Once you learn how to balance your budget, it’ll become easier for you to pursue your financial goals and plan for a better future. At the end of the day, it’s easier to create habits and save when you’re young, because the older you get, the more dependents you have and the more challenging your responsibilities are. If you have a routine from the start, you’ll be able to stick to it for years to come.
- Pension plans are few and far between
The traditional pension plan is disappearing quickly and companies are becoming reluctant to offer pension funds. Within saying that, if you are offered a plan at your company, the chances of it being generous are poor. And, if not, it’s up to you to invest in your own retirement annuity. Do your research and look at all your options as many offer you the ability to save on tax efficiently and achieve the best possible income. On another note, people are starting to live longer, so it’s difficult to assume that a traditional fund will last you the additional years of your life. Make a plan today for tomorrow.
- Compound interest is key
The benefit of saving from a young age is time. As mentioned, when you’re young with little responsibilities or dependants, you’ll be able to build up a large amount of savings using the power of compound interest. Putting money aside for years will give your money time to grow, allowing you to save less. You’ll be surprised at how much your insignificant debit order will grow in 40 years. It’s highly recommended to get into the groove of saving and putting away money for both retirement and for luxuries. When you start saving young, you won’t have to stretch your budget when future obligations arise.
Whether you’ve landed your dream job or you’re working three to pay the bills, it all comes down to how much you can save.
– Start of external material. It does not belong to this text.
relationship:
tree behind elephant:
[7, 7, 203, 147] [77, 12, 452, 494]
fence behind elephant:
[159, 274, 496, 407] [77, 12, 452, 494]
Success is measured by your savings, so the earlier start, the better your future will be. Not just for retirement saving purposes, but to lead a better life. Life is unpredictable and you never know when your vehicle is going to need a new clutch, so make sure you have the money to get yourself out of these sticky situations. Most people only start saving their money after the age of 25 because they’re still enjoying the perks of earning a salary. Don’t leave your piggy bank empty for years before it’s too late. If you don’t save in your early years, you might find yourself in debt. But, without the Prescription Act and professional guidance, you’ll be protected from unscrupulous credit providers.